Chroniques Palestiniennes (7) : Hébron, quintessence de la colonisation israélienne

Prochaine étape du périple de l’association « Un oeil sur la Palestine », Hébron, ville sainte au sud de la Cisjordanie, déchirée entre une Autorité palestinienne affaiblie et une colonisation israélienne massive.

IMG_5211Sur la route, la beauté du paysage nous fait presque oublier que l’on partait pour Hébron. Les accompagnateurs nous avaient prévenu que cette journée serait l’une des plus éprouvantes. Nous allions très vite le constater par nous-mêmes.

Hébron, ville d’apartheid

Mouafaq est venu à notre rencontre, souriant,  le regard vif, son empressement à nous faire constater la situation dans les différentes rues de sa ville était perceptible. El Khalil, a été renommée Hébron par Israël, nous avions évoqué dans une chronique précédente cette stratégie israélienne de falsification de l’histoire. Mouafaq nous apprend qu’en 1994, lorsque le colon Baruch Goldstein a massacré plus de 29 personnes dans la mosquée d’Ibrahim, la vieille ville sous contrôle israélien a été séparée en deux. A l’époque il y avait plus de 2000 palestiniens habitants la rue El Shouhada, artère principale de la ville aujourd’hui ils sont moins de 1000.

À l’entrée de la rue nous attend un imposant check-point.  Nous y rencontrons Moufid El Shourabati, père de cinq enfants, habitant depuis toujours la rue El Shouhada. Il nous raconte le quotidien : menaces, intimidations et surtout la violence subie quotidiennement par tous les membres de sa famille. Des riverains se regroupent autour de nous. Après avoir écouté leurs récits, tous poignants, nous nous décidons à passer le check-point. La couleur de nos passeports nous permet de passer sans aucun contrôle. Mouaafaq lui subira contrôle d’identité et fouille.  Tout comme à Jérusalem Est il y a quelques jours, nous constatons que notre statut d’internationaux nous accorde une liberté de circulation interdite aux palestiniens sur leur propre terre. A une vingtaine de mètres de nous, un jeune avec une charrette est arrêté par d’autres militaires, raison : il circulait en zone H2, la zone contrôlée par l’armée israélienne, omniprésente.
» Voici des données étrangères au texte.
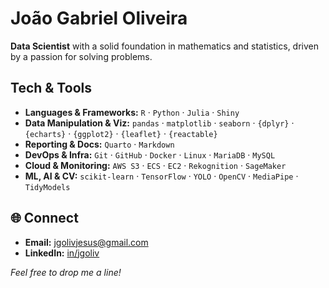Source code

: # João Gabriel Oliveira

**Data Scientist** with a solid foundation in mathematics and statistics, driven by a passion for solving problems.

## Tech & Tools

- **Languages & Frameworks:** `R` · `Python` · `Julia` · `Shiny`
- **Data Manipulation & Viz:** `pandas` · `matplotlib` · `seaborn` · `{dplyr}` · `{echarts}` · `{ggplot2}` · `{leaflet}` · `{reactable}`
- **Reporting & Docs:** `Quarto` · `Markdown`  
- **DevOps & Infra:** `Git` · `GitHub` · `Docker` · `Linux` · `MariaDB` · `MySQL`
- **Cloud & Monitoring:** `AWS S3` · `ECS` · `EC2` · `Rekognition` · `SageMaker`
- **ML, AI & CV:** `scikit-learn` · `TensorFlow` · `YOLO` · `OpenCV` · `MediaPipe` · `TidyModels` 

## 🌐 Connect

- **Email:** [jgolivjesus@gmail.com](mailto:jgolivjesus@gmail.com)  
- **LinkedIn:** [in/jgoliv](https://www.linkedin.com/in/jgoliv/) 

*Feel free to drop me a line!*  
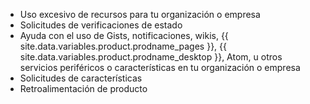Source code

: <ul><li>Uso excesivo de recursos para tu organización o empresa</li><li>Solicitudes de verificaciones de estado</li><li>Ayuda con el uso de Gists, notificaciones, wikis, {{ site.data.variables.product.prodname_pages }}, {{ site.data.variables.product.prodname_desktop }}, Atom, u otros servicios periféricos o características en tu organización o empresa</li><li>Solicitudes de características</li><li>Retroalimentación de producto</li></ul>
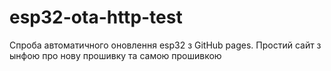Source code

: # esp32-ota-http-test
Спроба автоматичного оновлення esp32 з GitHub pages. Простий сайт з  ынфою про нову прошивку та самою прошивкою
« Israël nous a été donné par Dieu »

Une atmosphère lourde règne sur cette ville fantôme ou plus de 500 magasins ont fermés sur ordre militaire.  Les check-points sont nombreux et certaines routes interdites aux palestiniens. Ils subissent quotidiennement humiliations, agressions et spoliations de la part de colons armés et protégés par la police et l’armée. Il y a environ 2000 soldats pour la sécurité de plus de 800 colons. De l’autre côté, des militaires retiennent deux enfants depuis une trentaine de minutes, des volontaires d’EAPPI (Programme œcuménique d’accompagnement en Palestine et Israël)  observent la scène. Selon eux la situation est de plus en plus tendue  » les colons coupent l’eau, agressent impunément. Une femme enceinte a perdu son bébé cette semaine après avoir subi une agression par ces derniers ». Troublés, désemparés, nous demandons à un soldat Israélien comment il peut trouver une légitimité à sa mission, il nous répond «  Israël nous a été donnée par Dieu ». Son discours est formaté et comme toute propagande religieuse n’a que faire du droit international qu’Israël ne cesse de bafouer dans l’indifférence générale.

Nous quittons le centre-ville d’Hébron avec un terrible sentiment d’injustice et d’impuissance. Notre journée s’achève avec la visite de la dernière usine de keffieh, crée en 1956. Cette entreprise familiale Hirbawi résiste de génération en génération malgré l’occupation. Elle emploie 12 salariés, hommes et femmes, et fabrique 250 pièces par jour. Le propriétaire des lieux, Abed Hirbawi, nous informe que ces dernières années leurs ventes sont en hausses et que le premier pays importateur est la France. Et ce, malgré la tentation qu’ont beaucoup de s’approvisionner ailleurs, pour réduire les couts et éviter les tracasseries liées à l’occupation israélienne.

En quittant la ville, on se dit que le seul fait d’habiter Hébron, comme partout ailleurs en Palestine, est en soi, un acte de résistance.